Dans ce roman, ce sont les femmes qui triomphent, au bout du compte. D’ailleurs, la partie est facile à gagner tant ce narrateur se méprise, se hait. J’étais en sympathie avec le désespoir de ce dernier qui est même trop lâche pour se suicider, qui ne croit à rien ni en un dieu ni en l’homme, qui ne voit dans les rapports sociaux que fausseté. Je ne sais pas si l’auteur a songé à l’Etranger d’Albert Camus. Il me semble en tout cas que ce n’est pas un hasard si la clé du roman se révèle au moment où il apprend que sa mère est morte. Il l’apprend par des cousins, comme un événement qui ne devrait pas vraiment le concerner. Il ne savait même pas qu’elle était malade. Comme l’acte de Meursault tuant un Arabe sur la plage, les coups donnés par le narrateur ne sont que des révélateurs d’une réalité plus violente : il ne trouve pas de sens à sa vie, elle est vaine. Aymeric Patricot décrit avec beauté cette absurdité. « Je trouvais parfois la vie d’une tristesse insondable, d’une épouvantable matière noire, et tout m’y apparaissait à la fois répétitif et tragique. J’avais la désagréable impression que mes gestes se reproduiraient à l’identique, et pour toujours, avec une dose supplémentaire de lassitude à chaque fois. Je ne voyais pas de solution. Sans cette chose qu’était la brutalité, je percevais mon existence comme une forme terriblement vide, et j’étais angoissé chaque fois que j’imaginais ce que j’aurais été sans elle. Paradoxalement, c’était cette vacuité qui me déprimait. »
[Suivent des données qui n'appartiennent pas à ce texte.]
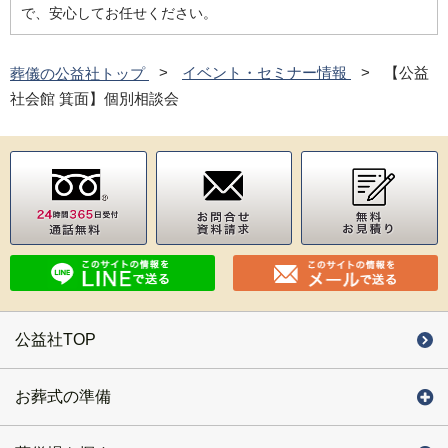
で、安心してお任せください。
葬儀の公益社トップ
イベント・セミナー情報
【公益
社会館 箕面】個別相談会
公益社TOP
お葬式の準備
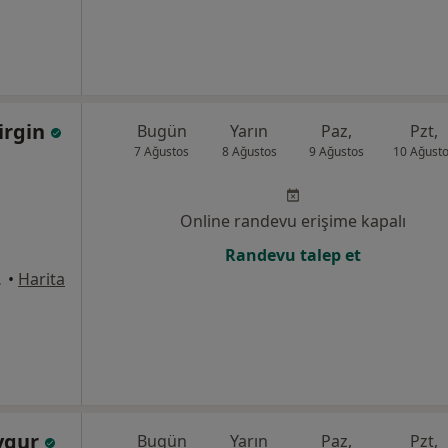
girgin
Bugün
Yarın
Paz,
Pzt,
7 Ağustos
8 Ağustos
9 Ağustos
10 Ağust
Online randevu erişime kapalı
Randevu talep et
a/Ankara, Ankara
•
Harita
Uygur
Bugün
Yarın
Paz,
Pzt,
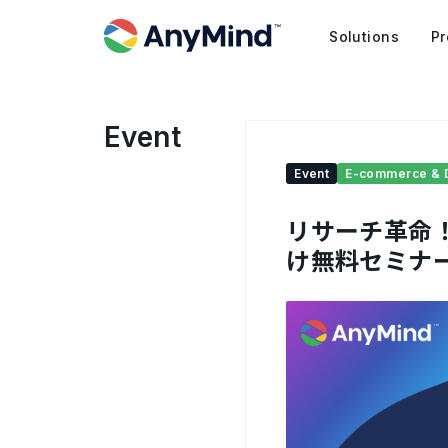
Solutions
Pr
Event
Event
E-commerce & 
リサーチ革命
け無料セミナー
La violence ici c’est le destin de Sisyphe.

La postface, comme un bref essai, élargit la question de la violence ou plutôt se déporte sur une autre question : la difficulté de vivre. Cette difficulté qui s’apparente à une violence que nous éprouvons intérieurement.Vivre est bel et bien un métier, un difficile métier. Notre façon de le rendre plus doux, c’est d’accepter la vie. Mais cette douceur ne peut venir que de nous-mêmes, pas de l’extérieur. L’auteur évoque différents aspects de ce sentiment d’insoutenable existentiel, je lui conseillerai d’en exploiter certaines. D’oser le faire. Il en est capable.
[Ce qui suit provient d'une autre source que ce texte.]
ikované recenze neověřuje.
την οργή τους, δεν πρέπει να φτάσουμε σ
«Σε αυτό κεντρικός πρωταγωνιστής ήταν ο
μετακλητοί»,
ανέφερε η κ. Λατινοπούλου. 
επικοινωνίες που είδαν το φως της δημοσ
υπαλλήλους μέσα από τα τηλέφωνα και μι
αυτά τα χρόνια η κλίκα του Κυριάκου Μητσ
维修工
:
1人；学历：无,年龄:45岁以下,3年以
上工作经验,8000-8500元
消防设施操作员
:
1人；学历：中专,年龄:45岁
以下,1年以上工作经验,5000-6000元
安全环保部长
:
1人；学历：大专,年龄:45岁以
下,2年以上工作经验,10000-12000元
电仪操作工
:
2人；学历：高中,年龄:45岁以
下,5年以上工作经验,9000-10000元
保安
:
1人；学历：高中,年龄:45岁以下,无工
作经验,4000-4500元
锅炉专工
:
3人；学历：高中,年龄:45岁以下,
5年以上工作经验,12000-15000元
A la fin de sa postface, Aymeric Patricot dit rêver de passer à « une littérature parfaitement apaisée (…) décrivant un monde unifié, beau, séduisant, aimable, point d’aboutissement d’efforts millénaires ». Je rêve de bonheur mais en littérature, je le crois difficilement exprimable sur la durée sans être ennuyeux ou bon pour la ménagère de moins de 50 ans des écrans publicitaires. Tout juste peut-on décrire les effleurements du bonheur, toujours fugitifs car toujours menacés. Je pense à José Cabanis (hélas trop oublié) et à Alain-Fournier, dans certains passages de ses lettres à Jacques Rivière. Dans les deux cas, ces caresses du bonheur qu’ils décrivent sont liées à la nature. Peut-être est-elle le cadre le plus rassurant pour notre repos, plus rassurant peut-être qu’un bel édifice ?

Mais, penser que nous pourrions aujourd’hui aboutir à une littérature apaisée, c’est croire que l’humanité progresse. Je ne le crois pas. L’homme d’aujourd’hui est le même que le voisin d’Homère. Mais tant que la Terre existera, il se trouvera des hommes pour écrire sur l’humanité, dans ses grandeurs, ses petitesses, ses malheurs et ses joies.

L’Homme qui frappait les femmes est un chant désespéré, humain et intemporel dont nous avons grand besoin dans notre société matérialiste où tout va vite, où l’on peut se donner l’illusion d’exister en tweetant, où l’on n’accepte si peu son anonymat, où il faut du plaisir, du bien-être à tout prix. Un chant dans une époque qui pèse « sur les individus d’une manière particulière » comme l’écrit l’auteur dans sa postface. « (I)l y a des compromis, des pressions, des souffrances provoquant, même de manière ponctuelle ou localisée, cette sensation d’Insoutenable. » Et quand nos angoisses existentielles se rappellent à nous, étourdis que nous sommes par cette société multimédias, elles le font peut-être avec d’autant plus de violence, justement.